Chronic pilonidal disease is associated with sinus tract formation which is almost exclusively limited to the sacrococcygeal region. The principals of management in this setting require excision of the sinuses and associated tracts. This can be done through incision and curettage of the tracts with or without marsupialization with recurrence rates of up to 19% [4]. This approach requires local wound care as the wound heals by secondary intention. Wide local excision with primary closure is usually associated with more wound complications and reported recurrence rates of 11–29% [4]. This dissection is taken down to the sacral fascia which likely contributes to the high incidence of wound complications by creating (or preserving) a deep cleft. Karydakis modified radical excision by proposing a curvilinear incision lateral to the midline with the creation of a gluteal flap and debridement of the sinus tracts [5]. This allows creation of a shallower cleft and keeps the wound off of the midline. Reported recurrence rates with this technique are less than 5% [68]. More extensive reconstruction procedures have been described as well including the rhomboid flap, V-Y flaps, and Z-plasty [9]. These techniques are typically reserved for patients with multiple recurrences or nonhealing wounds. Due to the extensive tissue mobilization, when these techniques fail they can result in large wounds. Recurrence rates are less than 5% when successful [9]. A recent Cochrane database analysis of the surgical management of pilonidal disease concluded: “It may well be that off-midline closure is superior, but given the impression of the results and the lack of similarity across trials for some of the outcomes, better evidence is needed before suggesting it become standard of care.” [10].

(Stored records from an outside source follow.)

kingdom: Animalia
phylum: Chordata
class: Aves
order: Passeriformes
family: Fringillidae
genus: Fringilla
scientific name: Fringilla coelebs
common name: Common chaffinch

Pilonidal disease with fistula and drainage around the anus represents an atypical presentation that is more likely to raise a suspicion of fistula-in-ano rather than pilonidal disease. Four cases were initially reported in 1948 [11]. A literature review found an additional 19 reported cases of pilonidal disease associated with a perianal fistula; however, we suspect that it is more prevalent than our literature search would reflect [1214]. Previous reports identified a marked male predominance with a mean age at presentation of approximately 25 years. Our patient appeared to have secondary perianal disease, with the origin at the natal cleft (however, the natal cleft involvement was minimal) and extension to the perianal area. The fistulous connection can be superficial as in this case or deeper with sphincter penetration. Primary perianal pilonidal disease is quite rare and can be treated with local excision with or without primary closure [12, 14].

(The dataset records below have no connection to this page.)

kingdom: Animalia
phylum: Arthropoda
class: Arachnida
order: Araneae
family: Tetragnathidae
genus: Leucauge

Pilonidal disease affecting a variety of other sites has also been reported including the perineum, interdigital spaces (i.e., hairdressers, suggesting an acquired etiology), umbilical, peritoneal catheter exit site, scalp, lateral buttock, and male and female genital tracts [1523]. Pilonidal disease itself has an incidence of approximately 1 in 4,000 [2].

In this subset of patients, the same principles for treating pilonidal disease must be employed in addition to obliteration of the fistula tract and preservation of the anal sphincter (although involvement of the sphincter by the fistula tract appears to be uncommon). Patients presenting with a perianal fistula should undergo a complete examination to identify an abscess, fistula-in-ano, or pilonidal disease. This can be achieved by an examination under anesthesia or the use of magnetic resonance imaging (MRI); the latter has become a useful adjunct in defining complex perianal disease and fistulous communications [1].

We feel that a minimalist approach should be taken initially, reserving more complex techniques for recurrences. Since the fistula tract in our patient did not involve the anal sphincter, we managed the fistula tract with fistulotomy and marsupialization allowing it to heal by secondary intention. By opening the fistula tract, this provided a lateral approach to the pilonidal cavity and sinus which was excised avoiding a midline wound and our patient has done well. The largest series of pilonidal disease with perianal fistula in the literature described using fistulectomy in combination with a Karydakis flap and reported no recurrences with that approach as well [13].